Luther George Simjian was born in 1905 in Turkey, although he was of Armenian descent. He was educated in the Middle East and France, then moved to the U.S. when he was 16. He took a job at Yale University, where he hoped to study medicine, but his technical skill in the photo lab of Yale's medical school led him to a life of invention. While at Yale, Simjian patented a self-focusing camera and a color X-ray machine.
In the 1930s, he founded Reflectone, the first of three companies intended to develop his inventions. During the Second World War, Simjian invented the Optical Range Estimation Trainer -- an early flight simulator. Reflectone sold thousands of these simulators to the U.S. military during the war. (Reflectone has been bought and sold several times over the years; it is now called CAE USA and continues to concentrate on "simulation and control technologies.")
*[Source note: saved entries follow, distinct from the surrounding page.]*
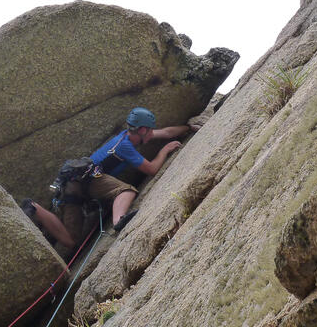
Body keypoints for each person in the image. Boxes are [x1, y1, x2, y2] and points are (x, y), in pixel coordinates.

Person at [23, 107, 200, 251]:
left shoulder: (127, 135)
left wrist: (188, 128)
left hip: (73, 185)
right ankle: (119, 221)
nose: (152, 133)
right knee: (126, 191)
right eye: (150, 130)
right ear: (143, 129)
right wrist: (164, 150)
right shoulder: (124, 146)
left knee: (70, 240)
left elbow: (166, 132)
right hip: (90, 179)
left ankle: (34, 208)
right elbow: (152, 169)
Simjian was granted more than 20 patents on technologies used in automated teller machines (ATMs). It isn't clear whether he deserves to be considered the inventor of the ATM, since there are several other claimants to that title, but he certainly solved many of the design problems and built some of the first working models.
Simjian's other inventions varied widely. He improved the ultrasound technology used in hospitals. He invented a postage meter that could be remotely controlled. He came up with a new method for tenderizing meat. In the 1960s, he invented an indoor simulated golfing range that used analogue computers.
His last patent -- for a method of improving the sound of wood used in musical instruments -- was awarded just seven months before his death on October 23, 1997 at the age of 92.